Year 1 Year 2 Year 3 Year 4 Year 5
Revenues 2783790.00 3201358.50 3521494.35 3697569.07 3882447.52
Op Cost 2179707.57 2506663.71 2757330.08 2895196.58 3039956.41
Op Profit 604082.43 694694.79 764164.27 802372.49 842491.11
Depreciation 215420.00 236962.00 259581.10 282426.39 305500.13
PBT 388662.43 457732.79 504583.17 519946.10 536990.98
Tax 82357.569 96993.579 106921.17 110176.58 113788.39
PAT 306304.86 360739.22 397662.00 409769.52 423202.59
CF 521724.86 597701.22 657243.10 692195.91 728702.72
(PAT + Depreciation)
Year Initial Investment Change in NWC Cash Flows Free Cash Flows DF @12% PV
0 -1077100.00 0.00 -1077100.00 -1077100.00 1.000 -1077100
1 -107710.00 -217135.62 521724.86 196879.24 0.893 175785
2 -113095.50 -249705.96 597701.22 234899.76 0.797 187260.6
3 -114226.46 -274676.56 657243.10 268340.09 0.712 190999.2
4 -115368.72 -288410.39 692195.91 288416.80 0.636 183294.1
5 -116522.41 -302830.91 728702.72 309349.41 0.567 175533.2
NPV -164228

In the lowest Cost of Capital and the Highest Consistent Sales growth of 10% also NPV is coming as -131230.

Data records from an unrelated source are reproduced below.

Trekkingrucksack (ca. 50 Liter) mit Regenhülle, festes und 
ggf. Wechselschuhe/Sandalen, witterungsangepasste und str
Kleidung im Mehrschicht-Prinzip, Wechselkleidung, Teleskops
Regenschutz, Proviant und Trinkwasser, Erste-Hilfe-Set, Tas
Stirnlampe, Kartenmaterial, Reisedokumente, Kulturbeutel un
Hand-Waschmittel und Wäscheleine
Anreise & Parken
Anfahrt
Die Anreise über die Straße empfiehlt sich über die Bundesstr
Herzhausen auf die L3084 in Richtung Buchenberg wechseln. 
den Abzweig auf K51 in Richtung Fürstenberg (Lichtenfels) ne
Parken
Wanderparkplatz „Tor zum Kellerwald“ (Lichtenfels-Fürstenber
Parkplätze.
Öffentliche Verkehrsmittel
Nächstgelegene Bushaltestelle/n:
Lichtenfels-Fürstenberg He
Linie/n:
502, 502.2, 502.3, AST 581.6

The main assumptions are Depreciation calculated as per Straight Line Method for 5 years for Initial Investment too not for the remaining life of the project. It is not getting clear from the question. Other than that all the necessary data for FY 2014 being picked from Yahoo Finance Site.